### SET TASK 1
In the Canadian Solar excerpt, repeat word for word the stretch that begins at the words "As an operating" and stops after "for our shareholders.".
### SET TASK 2
Answer these from the Canadian Solar excerpt:
(a) What firm and division is Philip Shen listed with?
(b) What kind of vehicle does the speaker say the company has been studying to hold and operate projects?
(c) What form does the analyst ask whether the yieldco could take?

BEGIN EXCERPTED TEXT

As an operating company, the cost of capital that we have, it doesn't make the greatest of sense to hold and operate projects within the current Canadian Solar structure. One of the things that some people in the market are doing today, and that we have been actually studying for quite awhile, is setting up a vehicle, a yieldco or a growth company to hold and operate projects that's separate from the main operating company. So this is something that would happen the future if it looked like it would be in the best interest for our shareholders.

Philip Shen - Roth Capital Partners, LLC, Research Division

Analyst · Roth Capital

Great. So could it take the form of a potential kind of spinoff IPO for the yieldco if you decide to do it internally?

END EXCERPTED TEXT
BEGIN PROVIDED DATA

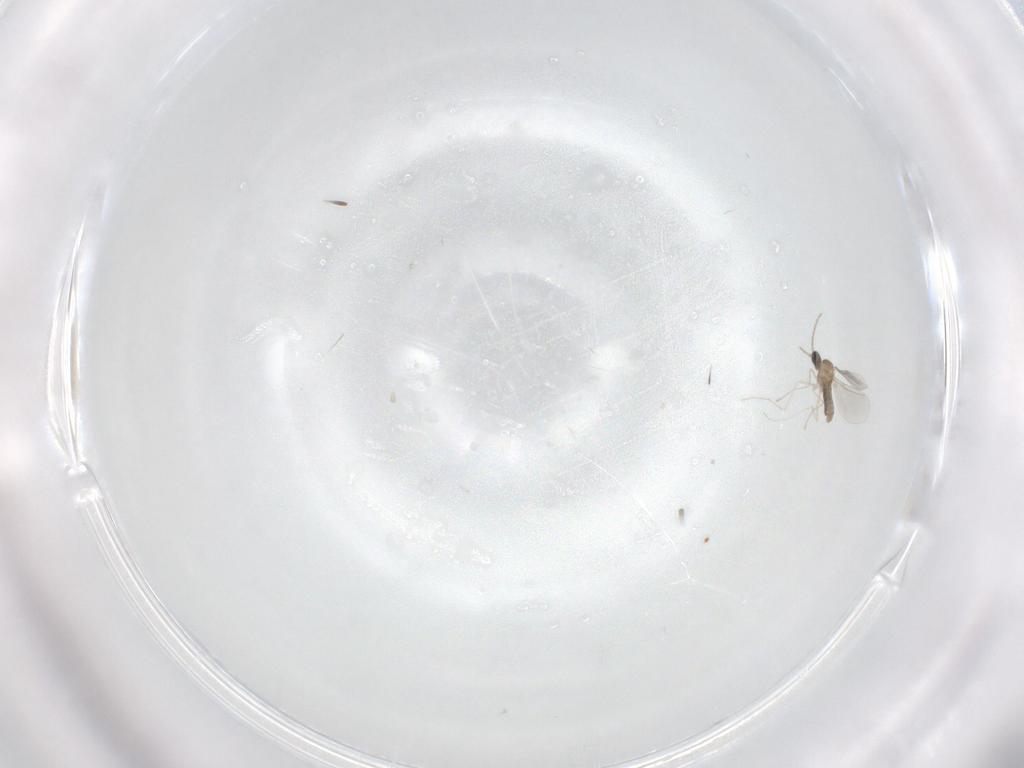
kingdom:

END PROVIDED DATA

### CORRECT OUTPUT 1
As an operating company, the cost of capital that we have, it doesn't make the greatest of sense to hold and operate projects within the current Canadian Solar structure. One of the things that some people in the market are doing today, and that we have been actually studying for quite awhile, is setting up a vehicle, a yieldco or a growth company to hold and operate projects that's separate from the main operating company. So this is something that would happen the future if it looked like it would be in the best interest for our shareholders.

### CORRECT OUTPUT 2
(a) Roth Capital Partners, LLC, Research Division
(b) A yieldco or a growth company, separate from the main operating company
(c) A potential kind of spinoff IPO